**Exercise directions**
State how many lines below contain the word "River", matching its capitalization exactly, and give only that number.

"""

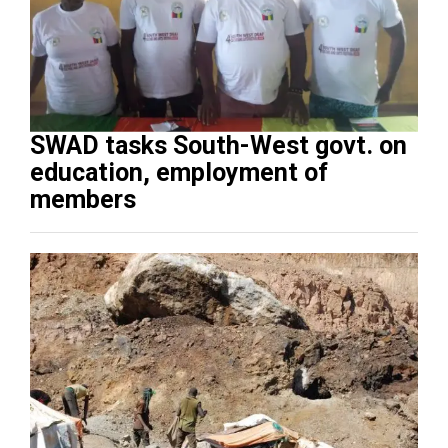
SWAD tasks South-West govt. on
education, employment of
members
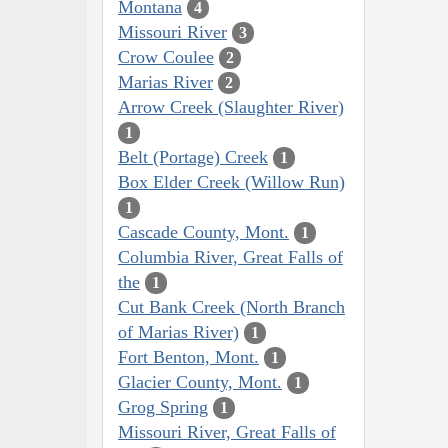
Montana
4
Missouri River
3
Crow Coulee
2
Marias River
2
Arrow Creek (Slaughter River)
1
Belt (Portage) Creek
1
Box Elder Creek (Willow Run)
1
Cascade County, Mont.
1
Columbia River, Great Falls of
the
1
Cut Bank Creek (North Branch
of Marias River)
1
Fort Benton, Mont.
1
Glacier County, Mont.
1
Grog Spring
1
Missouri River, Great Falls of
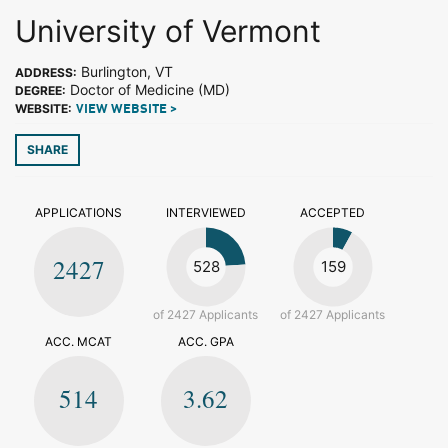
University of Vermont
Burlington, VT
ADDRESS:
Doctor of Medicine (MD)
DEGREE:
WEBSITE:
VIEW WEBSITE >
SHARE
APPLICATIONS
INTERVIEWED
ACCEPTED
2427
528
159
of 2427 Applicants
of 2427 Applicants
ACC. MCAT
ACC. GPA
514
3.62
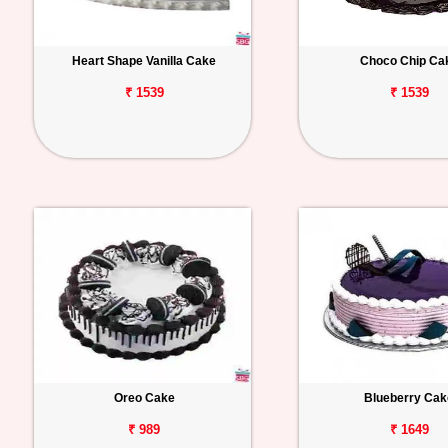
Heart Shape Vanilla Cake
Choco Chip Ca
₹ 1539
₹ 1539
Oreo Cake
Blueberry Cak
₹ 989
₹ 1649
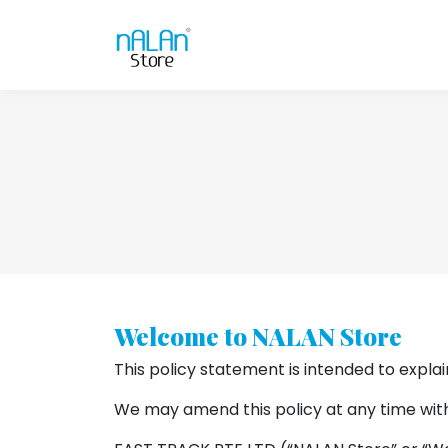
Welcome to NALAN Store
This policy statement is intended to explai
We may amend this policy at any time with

"""
"""

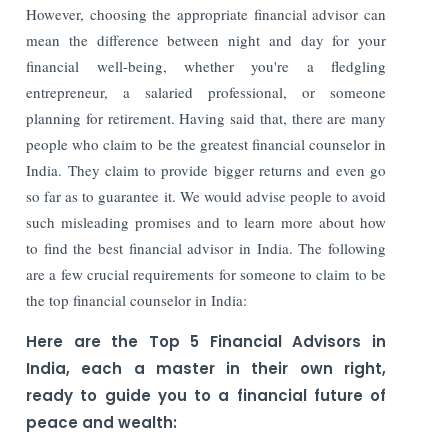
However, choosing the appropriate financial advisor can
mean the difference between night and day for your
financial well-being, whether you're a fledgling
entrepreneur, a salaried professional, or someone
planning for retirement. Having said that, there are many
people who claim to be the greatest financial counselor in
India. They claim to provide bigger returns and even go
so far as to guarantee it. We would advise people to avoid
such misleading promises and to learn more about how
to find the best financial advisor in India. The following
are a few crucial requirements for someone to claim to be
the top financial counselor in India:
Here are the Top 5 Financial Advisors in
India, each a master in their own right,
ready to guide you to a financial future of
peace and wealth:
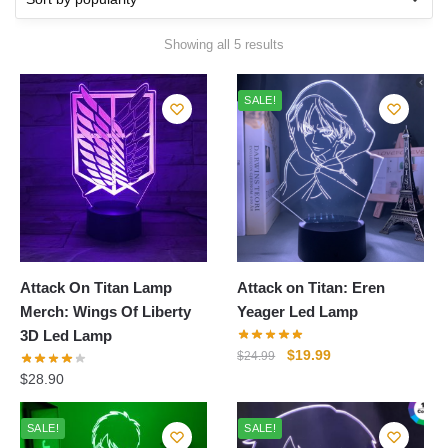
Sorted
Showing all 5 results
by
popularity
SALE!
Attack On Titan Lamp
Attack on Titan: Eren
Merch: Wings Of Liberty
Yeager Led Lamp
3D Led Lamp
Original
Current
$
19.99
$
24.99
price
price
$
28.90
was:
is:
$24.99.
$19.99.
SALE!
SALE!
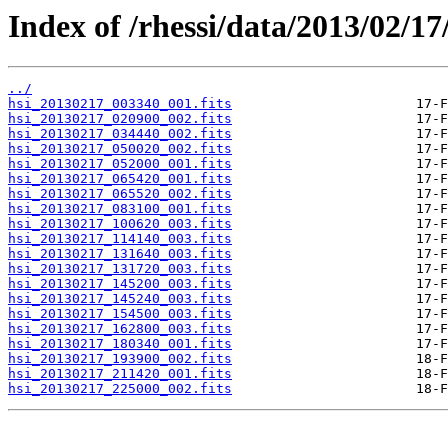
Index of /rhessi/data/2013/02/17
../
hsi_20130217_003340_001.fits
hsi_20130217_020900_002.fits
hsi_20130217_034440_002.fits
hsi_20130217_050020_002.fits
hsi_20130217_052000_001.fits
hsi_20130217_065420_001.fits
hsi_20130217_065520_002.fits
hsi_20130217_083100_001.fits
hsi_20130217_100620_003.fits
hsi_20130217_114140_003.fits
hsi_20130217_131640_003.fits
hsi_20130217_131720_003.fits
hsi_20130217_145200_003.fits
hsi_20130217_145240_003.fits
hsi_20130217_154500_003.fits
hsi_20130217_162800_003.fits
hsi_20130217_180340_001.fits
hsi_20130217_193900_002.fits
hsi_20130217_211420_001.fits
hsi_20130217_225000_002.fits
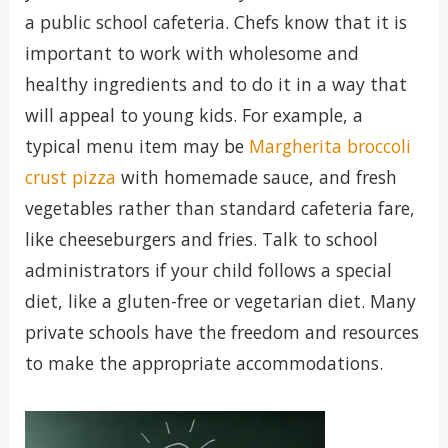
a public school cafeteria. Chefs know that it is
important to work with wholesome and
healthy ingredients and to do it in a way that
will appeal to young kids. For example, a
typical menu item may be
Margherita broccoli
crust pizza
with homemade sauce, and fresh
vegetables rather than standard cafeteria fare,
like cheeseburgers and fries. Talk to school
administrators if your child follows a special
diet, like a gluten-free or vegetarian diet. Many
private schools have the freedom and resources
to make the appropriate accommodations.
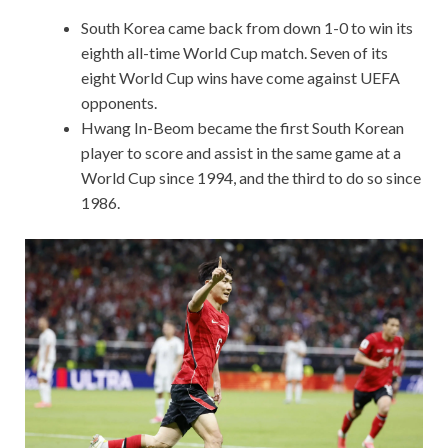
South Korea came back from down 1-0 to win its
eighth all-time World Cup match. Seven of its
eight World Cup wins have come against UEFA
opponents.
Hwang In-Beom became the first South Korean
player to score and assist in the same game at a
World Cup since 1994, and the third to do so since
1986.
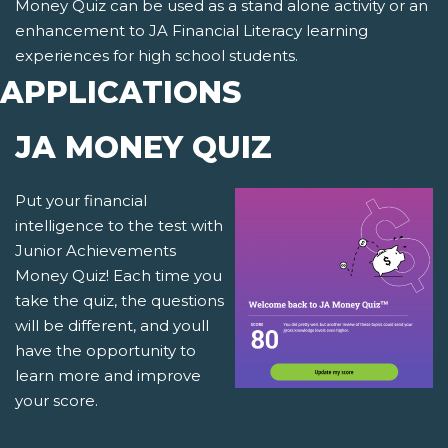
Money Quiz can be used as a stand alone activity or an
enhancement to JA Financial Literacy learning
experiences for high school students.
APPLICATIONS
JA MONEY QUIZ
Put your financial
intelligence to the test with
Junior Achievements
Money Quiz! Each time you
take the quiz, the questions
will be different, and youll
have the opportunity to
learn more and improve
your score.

"""

**Solved problem**
6